**TASKS FOR THIS EXERCISE:**
(A) In the passage below about Greg Long and the Patterson/Gimlin film, which pages does the writer cite for the places where Long was out of his field?
(B) Continue the passage on Greg Long and the Patterson/Gimlin film, picking up after its final sentence.

*** STUDY TEXT Section Begins ***

Reflective glare seen on the eyes of a gorilla
There were several places where Long was way out of his field and showing signs of leading a witch hunt. (pages 376 to 379) Long made a reference
to the creature putting it’s heel down first as it walked along and told how this is just what Bob Heironimus does when he walks. I personally don’t think
there is an upright walking hominoid that doesn’t put its heel down first when stepping forward. It’s been said that runners will move along on the balls
of their feet and this is true, but in this instance we’re talking about an upright bipedal creature that is merely walking across a sandbar. Long gives no
scientific data as to why a bipedal creature would not place his heel down first when walking along, nor does he cite any special reason why the heel
striking the ground first would only be attributed to something Bob Heironimus does. It looks as though Greg Long’s modus operandi is to imply and
then move on without explaining his reasoning for saying what he does. I had to ask myself why Long didn't address how Heironimus would be able to
lift his feet up behind him as he walked where the soles of the foot would be vertical to the ground at the end of each stride. And not only lift the foot
that high, but also do it as smoothly as pedaling a bicycle. Other things Long should have looked at was the position of the sole of the foot when the
ball and toes are still touching the ground. Before the creature’s forefoot and toes come off the ground, the animal has the remaining sole of its foot in
a vertical position. Long should have addressed whether or not Bob Heironimus could walk with his stepping leg turned as far outward at the end of its
stride as the subject on the Patterson/Gimlin film does while having it at turned back inward in a knock-kneed position when it swings through to the
next step. I am guessing that none of these things were ever noticed by Long because he’d never studied the film well enough to have seen these
sorts of things occurring.

*** STUDY TEXT Section Ends ***
*** SOURCE DATA Section Begins ***

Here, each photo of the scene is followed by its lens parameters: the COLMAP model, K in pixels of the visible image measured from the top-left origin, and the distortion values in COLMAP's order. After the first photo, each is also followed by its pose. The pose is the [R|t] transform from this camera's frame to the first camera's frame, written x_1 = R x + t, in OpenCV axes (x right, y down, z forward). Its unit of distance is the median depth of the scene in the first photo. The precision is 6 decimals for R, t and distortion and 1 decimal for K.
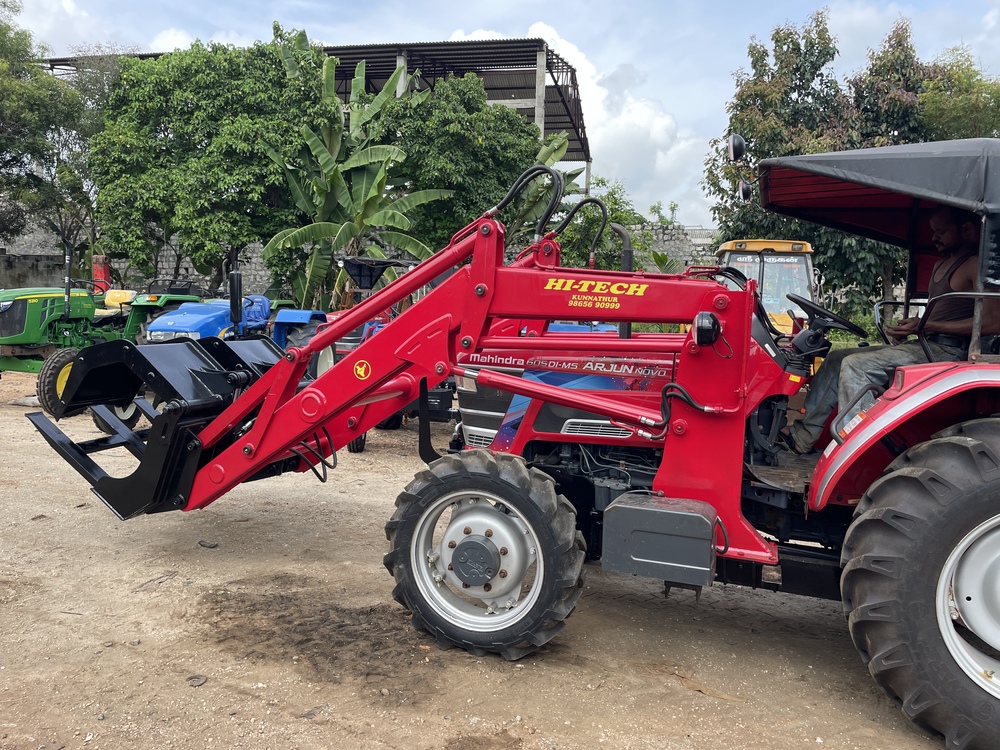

*** SOURCE DATA Section Ends ***

**ANSWERS TO THE EXERCISES:**
(A) Pages 376 to 379.

(B)
The Sasquatch walks with a high back step and
              in a knock-kneed position as it strides along.
Another instance of erred supposition on Long’s part was over his thinking that the creature must have been standing still when the filming started by
the position of it’s feet. I should probably tell everyone that there are many films of people walking where if you stop at the right frame they will look to
be standing still. The Patterson film ran at 16 frames per second. The second frame in the Patterson film shows the creature in motion, thus it is
inconceivable to think that Patterson started filming with Heironimus standing still and both the camera and Heironimus started moving at the same time
within a 1/16th of a second time frame. Once again Long implies something that he has no evidence to support what he has just said. For that matter,
there is no sign that Greg Long ever consulted anyone more qualified than he to see if he could substantiate what he thought he was seeing on the
Patterson/Gimlin film.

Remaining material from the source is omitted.